Massive Context Mcp
Feed monorepos and huge doc dumps into agent workflows via chunking, sub-queries, and local Ollama inference when context exceeds normal window limits.
Overview
Massive Context MCP is a MCP server for the Build phase that chunks and sub-queries 10M+ token corpora with local Ollama inference for agent workflows.
What is this MCP server?
- Designed for 10M+ token corpora with chunking and sub-query decomposition (v3.0.1)
- Local Ollama inference through OLLAMA_URL (default http://localhost:11434)
- Persistent context workspace under RLM_DATA_DIR
- stdio MCP via PyPI massive-context-mcp or MCPB bundle
- Splits giant inputs so Claude Code, Cursor, or Codex agents query slices instead of truncating silently
- Server version 3.0.1
- Documented scale: 10M+ token contexts
- Default OLLAMA_URL http://localhost:11434
What problem does it solve?
Your codebase and docs exceed what any single agent context window can hold, so answers drop whole subsystems you never knew were missing.
Who is it for?
Solo builders analyzing huge local trees or log dumps with Ollama who need MCP-native chunking rather than a hosted vector DB project.

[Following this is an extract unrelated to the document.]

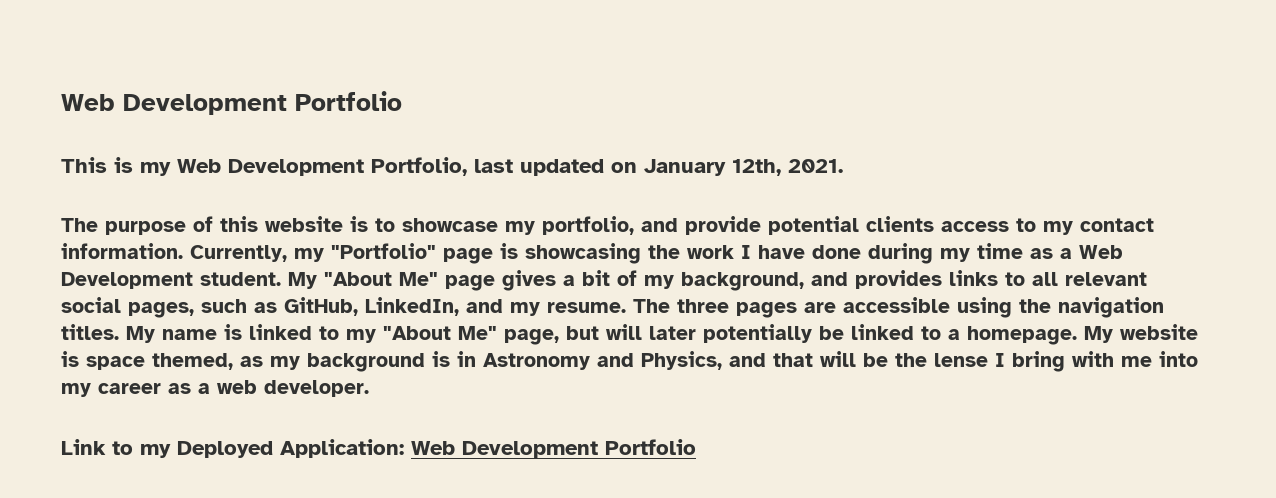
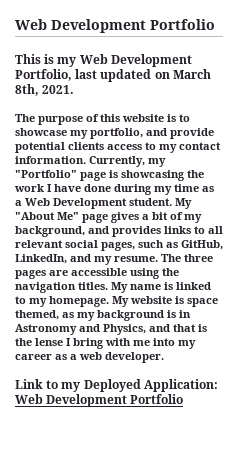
[644,159,781,176] January 12th, -> [172,69,211,79] [15,84,39,96] March 8th,
[383,324,960,345] "About Me" page, but will later potentially be linked to a -> (47, 302) none
[820,351,888,367] will be -> [198,324,207,332] is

Skip if: Teams that only work in small repos, need multi-user cloud RAG with ACLs, or cannot run Ollama locally for sub-query passes.
What do I get? / Deliverables
After install, oversized inputs land in RLM_DATA_DIR-backed chunks your agent queries through sub-requests instead of losing the tail of the archive.
- Chunked storage and retrieval for very large text corpora
- Sub-query workflow over local Ollama
- stdio MCP integration at version 3.0.1
Recommended MCP Servers
Journey fit
Large-context handling is core agent-tooling during build when you integrate repos, specs, and logs the model cannot load wholecloth. Chunking plus sub-query orchestration keeps solo builders unblocked on 10M+ token corpora without paying for oversized cloud context on every turn.
How it compares
Local mega-context chunking MCP, not a managed embeddings SaaS or a single-shot summarize skill.
Common Questions / FAQ
Who is Massive Context MCP for?
Indie developers using AI coding agents who regularly work with monorepos, massive documentation, or logs that blow past normal context limits.
When should I use Massive Context MCP?
Use it during build when onboarding the agent to a large codebase or doc corpus and you need structured chunking plus sub-queries instead of manual file picking.
How do I add Massive Context MCP to my agent?
Install massive-context-mcp from PyPI or the v3.0.1 MCPB release, set RLM_DATA_DIR and OLLAMA_URL, then register the stdio server in your MCP configuration.